Birmingham Pride confirms new 2021 dates as UK’s Pride season plots triumphant return

Thousands of members of the LGBTQ community march in the Birmingham Pride parade, holding rainbow flags and signs

Birmingham Pride became one of England’s first major Pride events to confirm its 2021 parade is back on and will be held in the Autumn.

England’s 2020 Pride calendar suffered blow after blow due to the rampaging coronavirus, forcing organisers to go digital or cancel altogether, often wearily postponing to the following year.

But in the wake of prime minister Boris Johnson’s roadmap to easing lockdown, some LGBT+ Pride organisers have already begun optimistically encouraging their followers to “watch this space“. Pride, they suggest, might be back on.

And among the first to revive the embattled Pride scene is Birmingham Pride, which has been hosted in the city’s LGBT+ district for decades.

When will Birmingham Pride 2021 be this year?
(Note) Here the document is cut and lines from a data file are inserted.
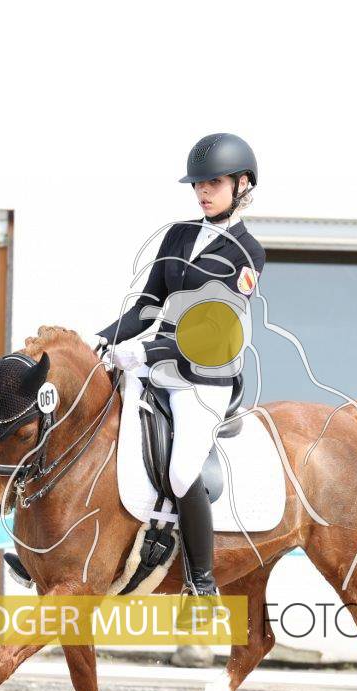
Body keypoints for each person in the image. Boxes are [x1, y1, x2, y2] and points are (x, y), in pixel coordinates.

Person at [88, 132, 266, 604]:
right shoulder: (178, 235)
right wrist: (103, 339)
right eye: (198, 184)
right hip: (156, 367)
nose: (203, 191)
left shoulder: (247, 253)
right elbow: (147, 304)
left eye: (214, 183)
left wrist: (145, 354)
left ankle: (201, 584)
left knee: (184, 472)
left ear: (242, 184)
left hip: (203, 379)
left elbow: (212, 328)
In a statement posted to social media Wednesday morning (24 February), organisers said the revised dates for the event will be 25 and 26 September.

“After a hugely challenging and distressing year for us all, and following the latest government information on the ending of lockdown resrrictions, detailing that restrictions on ALL large scale events will end 21 June, we are delighted to announce Saturday 25 and Sunday 26 September as the new dates for this year’s Birmingham Pride!”
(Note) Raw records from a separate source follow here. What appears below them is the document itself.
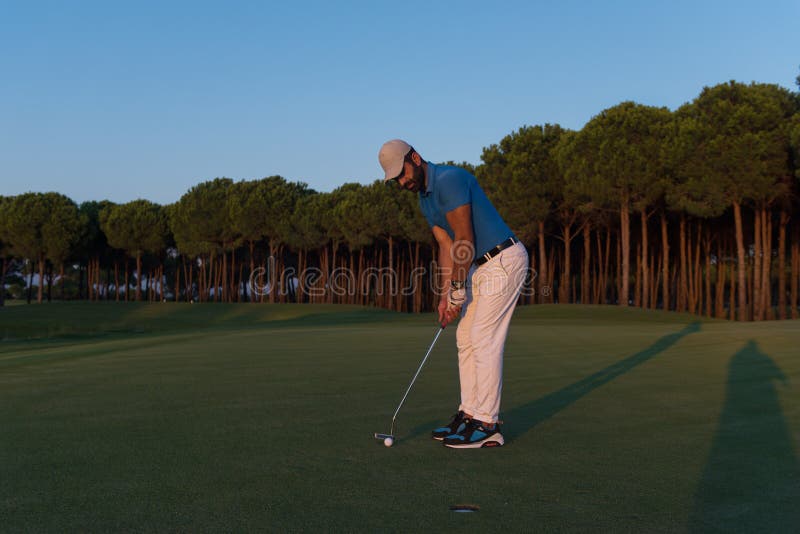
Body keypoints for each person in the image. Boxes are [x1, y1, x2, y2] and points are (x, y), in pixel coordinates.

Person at [378, 139, 528, 448]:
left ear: (415, 158)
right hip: (477, 267)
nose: (402, 182)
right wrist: (446, 294)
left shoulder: (449, 180)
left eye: (402, 174)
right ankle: (469, 414)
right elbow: (446, 248)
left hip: (502, 259)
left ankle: (488, 425)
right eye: (395, 180)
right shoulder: (424, 200)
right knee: (465, 337)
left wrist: (459, 288)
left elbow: (464, 238)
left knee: (484, 338)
“We firmly believe that delaying until later in September gives us the most realistic opportunity to finally deliver a safe and enjoyable Pride for us all.”

The statement explained that those with tickets to the postponed 2020 Pride “do not need to do anything” and will be rolled forward to this year’s event. Those looking for a refund are free to do so. And a full line-up will be announced “soon”.

Tickets, they added, are available to purchase here.

While the likelihood of the Pride parades and parties, among other large-scale and indoor events, being how they were pre-COVID-19 remains slim, scientists have suggested, it’s nevertheless a drastically different scene from the previous year.

From Pride in London to Brighton and Hove Pride, organisers made “difficult” and “regretful” decisions to postpone their parades.

Nervous, many said, of how large-scale events and indoor social functions would put vulnerable people at risk of contracting coronavirus.

Birmingham Pride was forced to postpone its 2020 Pride twice due to the ever-changing coronavirus pandemic.